Two years ago Michael Gove banned the studying of American literature in schools in an attempt to further Anglicise the British education system. Texts that we had become accustomed to, like To Kill a Mockingbird and Of Mice and Men were abruptly removed from the English Literature syllabus. This decision means that now only a very limited number of subjects in schools provide any insight into other countries and cultures, closing these windows for their students.
Laws like these have effectively fuelled my ignorance in relation to the world outside Britain’s borders, as I have now come to realise during my study abroad year at the University of Cape Town.
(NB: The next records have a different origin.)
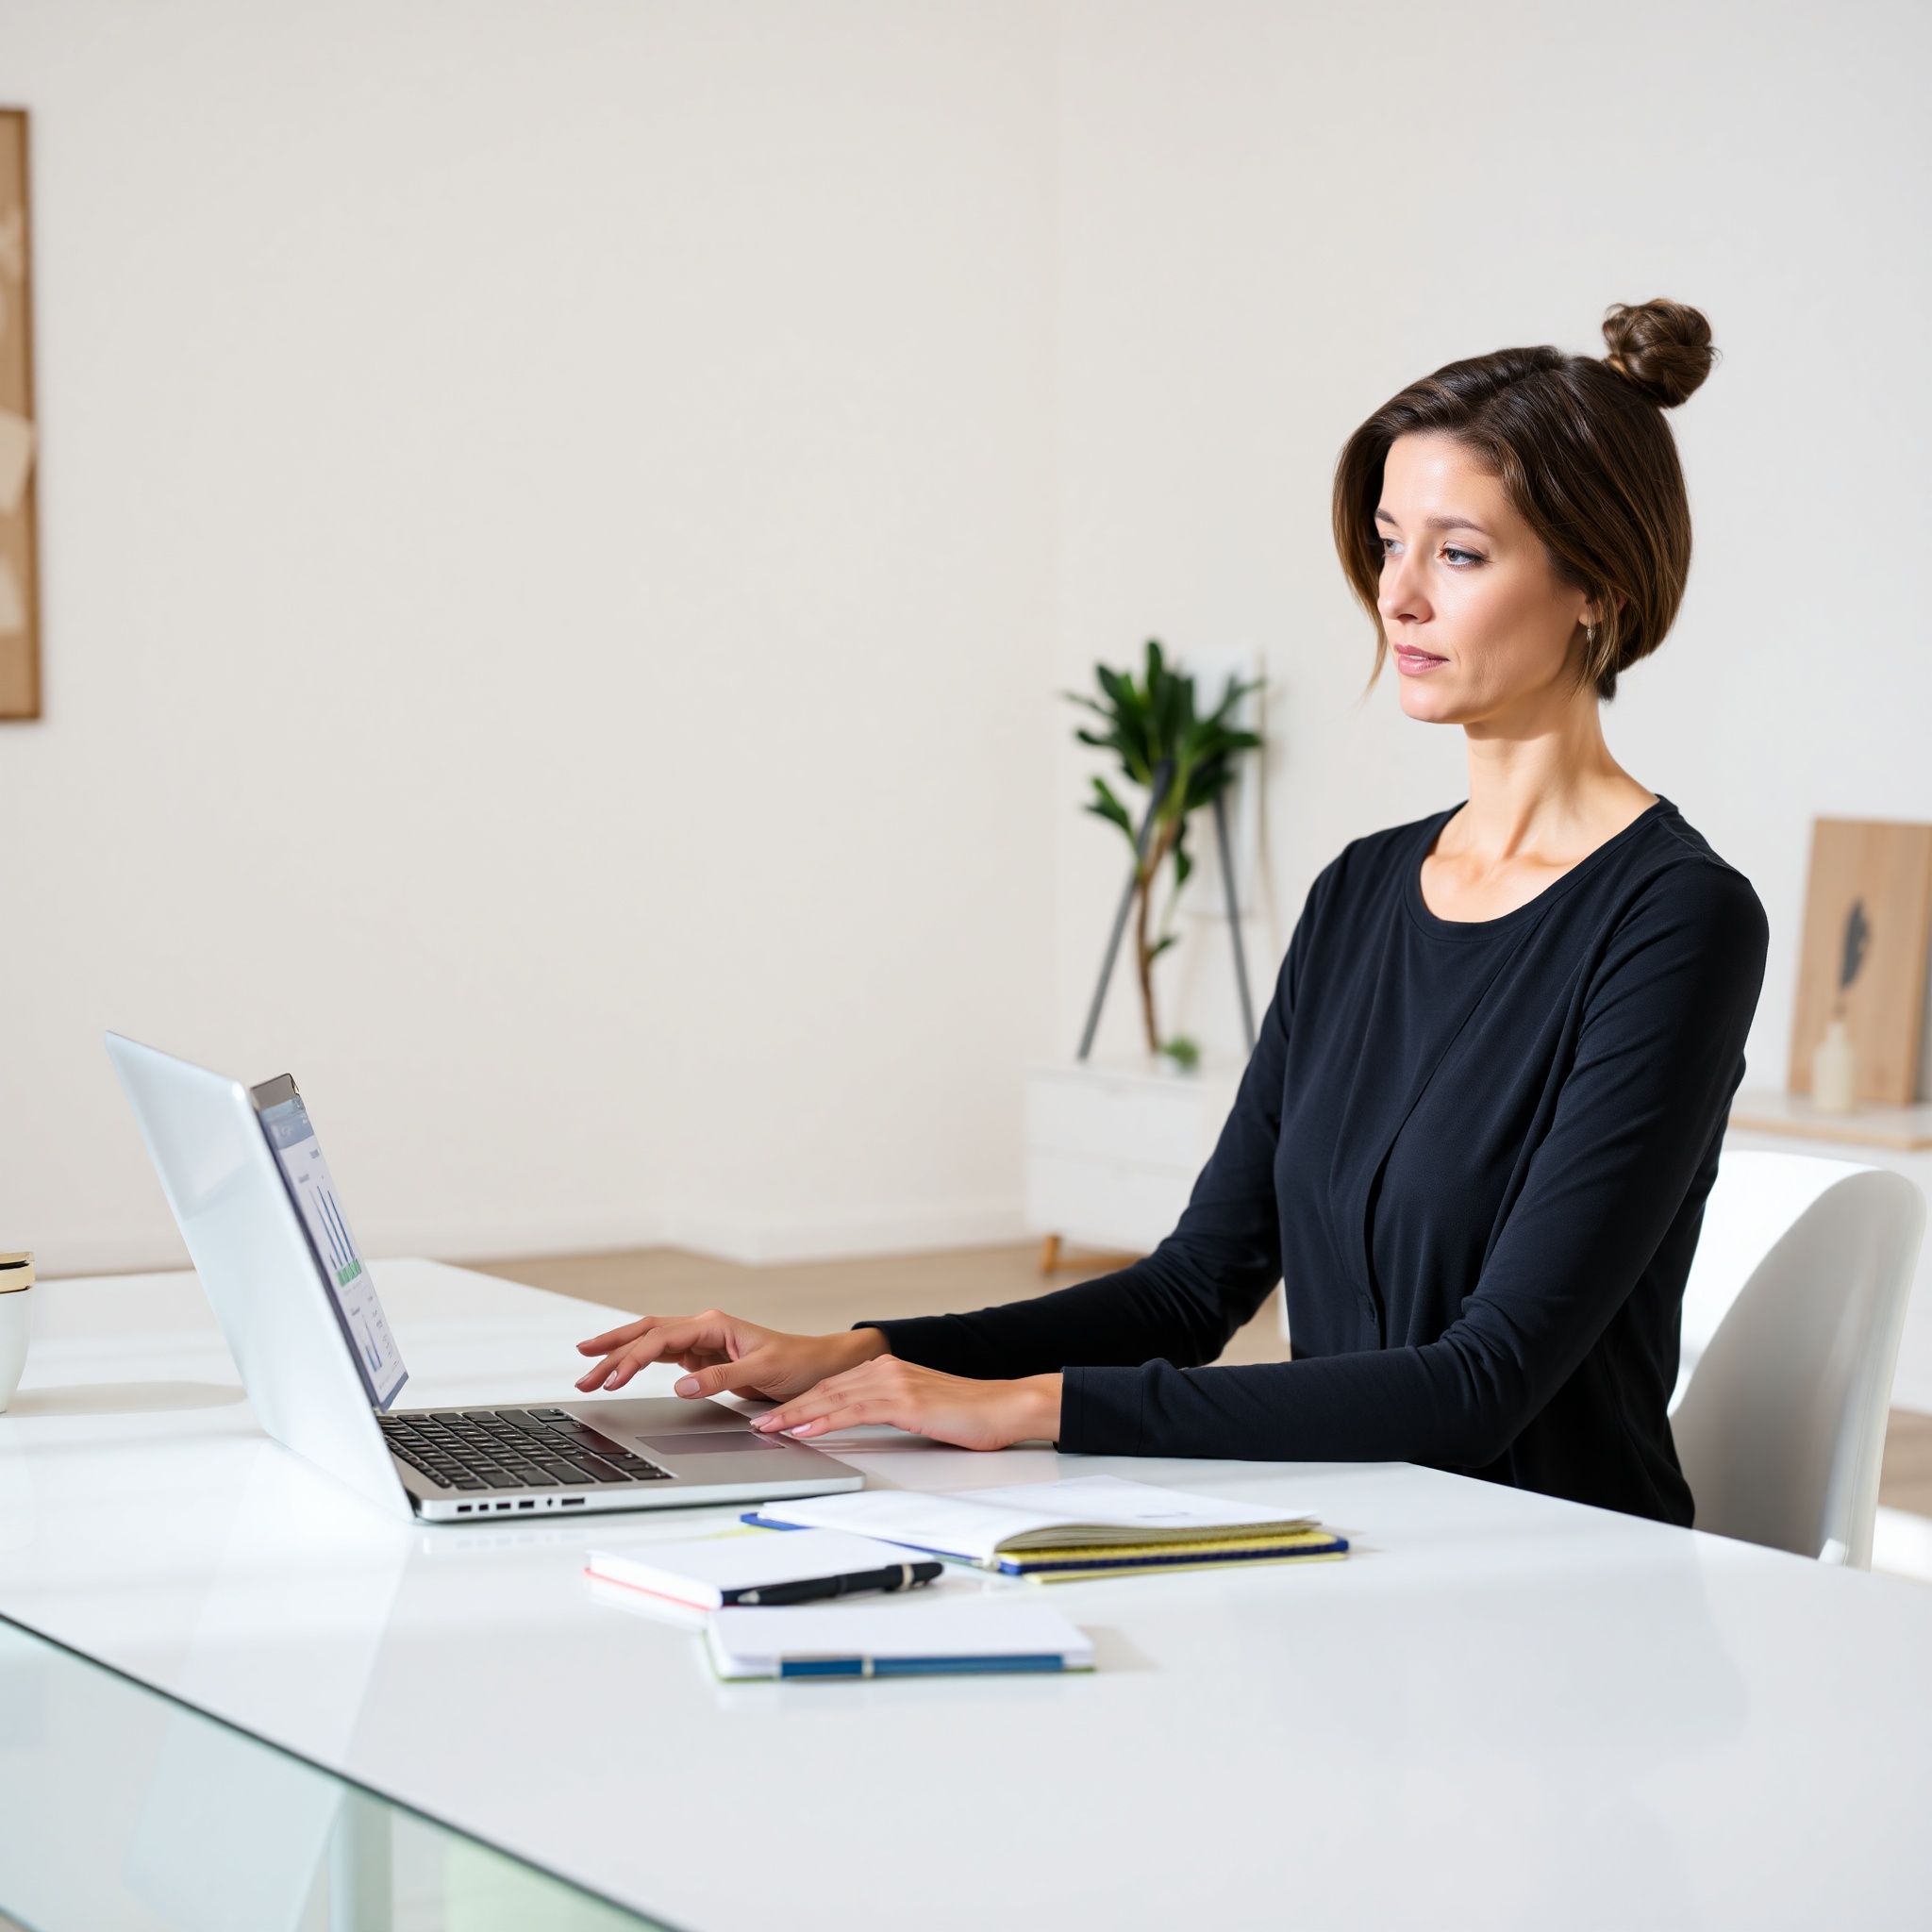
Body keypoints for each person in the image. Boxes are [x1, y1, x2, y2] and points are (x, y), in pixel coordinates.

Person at [575, 299, 1767, 1525]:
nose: (1396, 597)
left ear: (1597, 590)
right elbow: (1193, 1290)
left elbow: (1481, 1386)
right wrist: (847, 1350)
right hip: (1358, 1547)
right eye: (1386, 542)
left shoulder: (1679, 921)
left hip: (1558, 1580)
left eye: (1457, 555)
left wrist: (1033, 1407)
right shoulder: (1362, 891)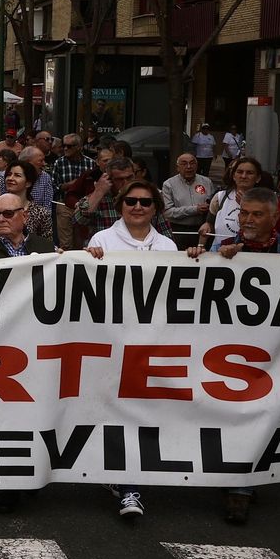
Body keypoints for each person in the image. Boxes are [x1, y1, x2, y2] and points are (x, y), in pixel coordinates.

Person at [194, 187, 280, 525]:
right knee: (225, 413)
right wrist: (200, 254)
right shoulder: (220, 248)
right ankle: (230, 475)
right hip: (224, 352)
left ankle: (242, 486)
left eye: (256, 215)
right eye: (244, 214)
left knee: (259, 413)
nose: (248, 220)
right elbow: (194, 275)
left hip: (272, 354)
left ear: (274, 217)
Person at [84, 179, 175, 520]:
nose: (138, 207)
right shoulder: (102, 240)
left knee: (141, 411)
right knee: (113, 410)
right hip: (111, 340)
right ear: (121, 206)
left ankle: (128, 481)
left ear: (155, 208)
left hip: (153, 342)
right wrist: (87, 260)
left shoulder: (167, 246)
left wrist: (195, 259)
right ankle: (123, 480)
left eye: (146, 203)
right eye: (131, 202)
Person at [74, 157, 171, 242]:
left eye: (129, 177)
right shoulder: (99, 197)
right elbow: (79, 220)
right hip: (105, 252)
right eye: (119, 179)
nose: (126, 183)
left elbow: (165, 231)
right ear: (109, 179)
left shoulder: (149, 196)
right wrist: (99, 192)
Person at [201, 156, 274, 247]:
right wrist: (206, 227)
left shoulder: (267, 200)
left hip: (251, 253)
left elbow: (271, 229)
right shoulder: (220, 197)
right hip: (219, 252)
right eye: (240, 172)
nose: (243, 176)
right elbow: (210, 223)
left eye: (249, 173)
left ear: (258, 178)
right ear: (233, 176)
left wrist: (245, 204)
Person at [161, 153, 215, 250]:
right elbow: (168, 212)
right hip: (179, 231)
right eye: (184, 164)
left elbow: (213, 206)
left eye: (192, 163)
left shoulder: (207, 182)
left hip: (201, 231)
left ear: (197, 166)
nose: (189, 167)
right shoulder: (169, 184)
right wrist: (194, 210)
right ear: (178, 167)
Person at [0, 162, 52, 243]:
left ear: (28, 183)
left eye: (17, 175)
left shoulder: (41, 213)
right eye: (9, 174)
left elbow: (47, 244)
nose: (10, 178)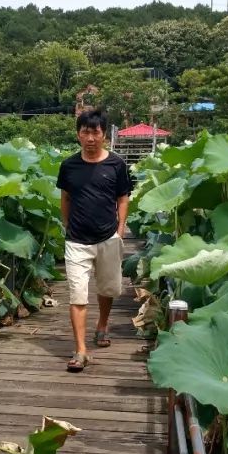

I wanted to learn about Africa from an African perspective, as despite the sheer size of the African continent, it will rarely be brought up in class. Even when it is afforded a mention, it will usually be discussed through a colonialist lens. The colonialist perspective demeans Africa’s massively varying countries, cultures, languages and religions to one label – ‘primitive’. I left school being able to describe the continent of Africa using only its name, and horrifyingly this is considered to be acceptable.
In Cape Town I began to observe and react to the flaws within the British education system. At school I was taught that Charles Darwin was a revolutionary; he massively contributed to the understanding of evolution and was unfairly mocked for his work. While this might be true, I was completely unaware of another perception of Darwin. In one of my lectures at Cape Town, he was described as a man who suggested that if species evolve to be superior through natural selection, then surely the white man is more developed, and consequently superior. This is a perspective that I would never have been taught in a Western education system, yet the argument is undeniably valid. It is through ‘rational’ theories such as Darwin’s, that Enlightenment thinkers came to categorise human beings into superior and inferior groups – Darwin played a significant part in igniting a globalised racist mentality.
British Enlightenment thinkers will be romanticised and studied in detail in various disciplines at British universities. Attention will be drawn towards their seemingly progressive thinking, and drawn away from their racist outlooks towards ‘inferior’ groups of people; the racism in their thinking will be overlooked as if it holds no significance. How can it be considered acceptable that we can skim over the racist views ingrained within many famous British thinkers, labelled as progressive, while romanticising them and taking their word as gospel? There is an overarching colonialist lens across the British system of education and I would argue that the Anglicisation of our education system has contributed to the current xenophobic tension engulfing Britain in light of the recent referendum.
Africa is thriving with progressive activists and thinkers, but we would never know it. The colonialist veneer of the British education system means that we haven’t been taught about anything to do with Africa, except from a ‘sympathetic‘ and demeaning perspective. In order to have any hope of decolonising the British mentality, it is important to recognise the danger of nationalism and Anglicisation in encouraging Britain’s xenophobia. It is vital to include at least a basic teaching of African cultures and leading thinkers into the British system of education. This is the only way in which we will be successful in developing in our understanding of Africa as a continent, and it is the only way that we will move away from our ignorant mentality. We must come to realise that Britain really isn’t as progressive as our government and colonialist education system would have us think.